» **WHAT IS ASKED**:
Copy every text line in the rows below character for character, and leave the pictures out of your output.

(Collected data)
════════════════════

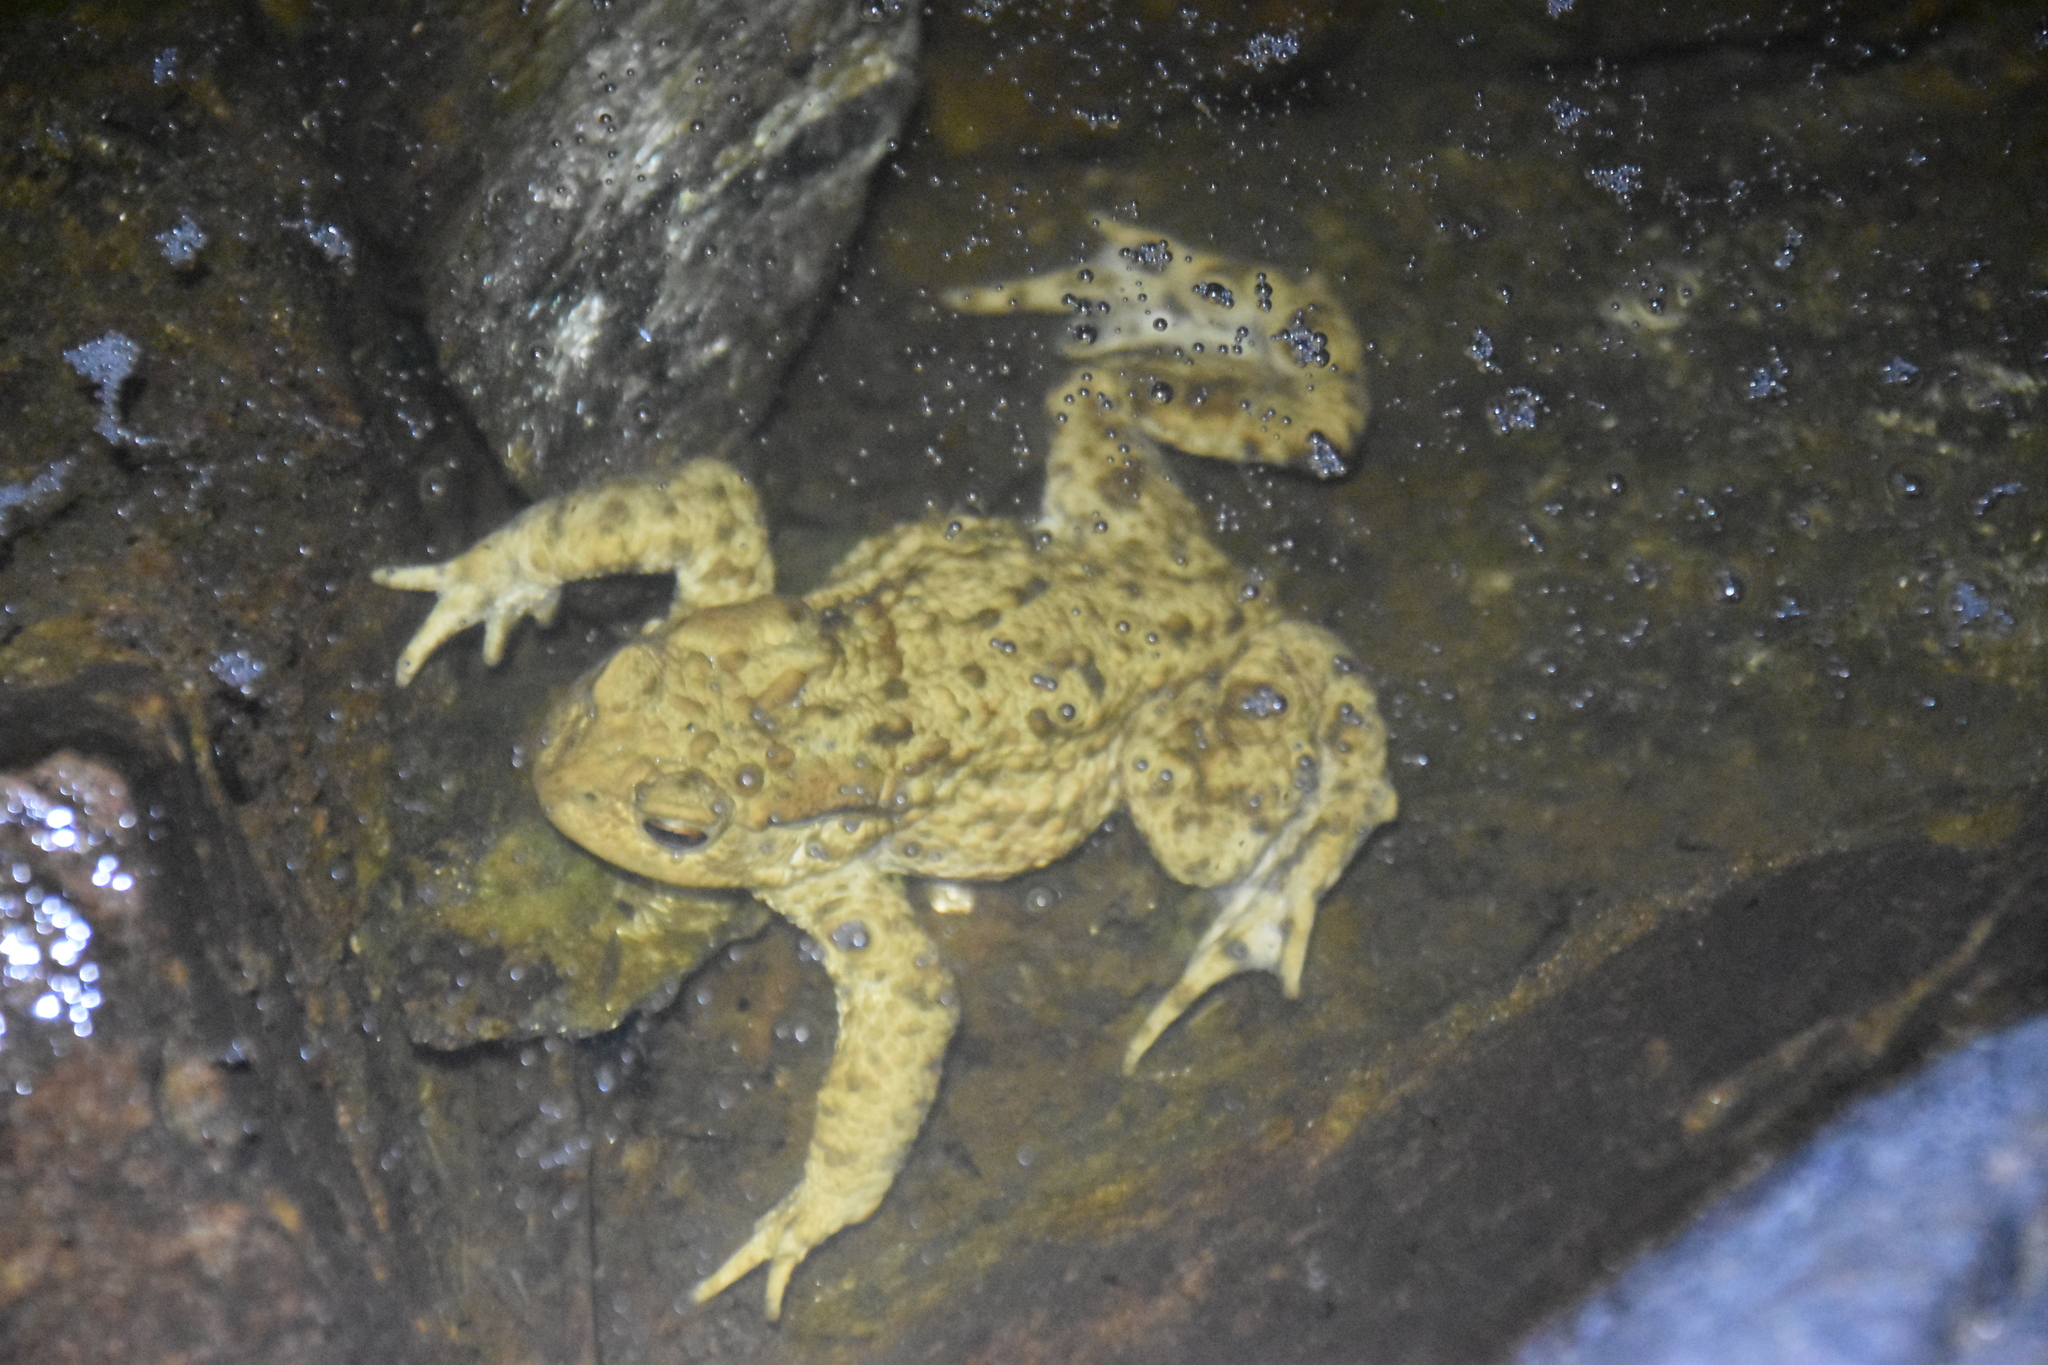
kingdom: Animalia
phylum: Chordata
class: Amphibia
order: Anura
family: Bufonidae
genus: Bufo
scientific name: Bufo bufo
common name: Common toad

════════════════════

» **RESPONSE**:
kingdom: Animalia
phylum: Chordata
class: Amphibia
order: Anura
family: Bufonidae
genus: Bufo
scientific name: Bufo bufo
common name: Common toad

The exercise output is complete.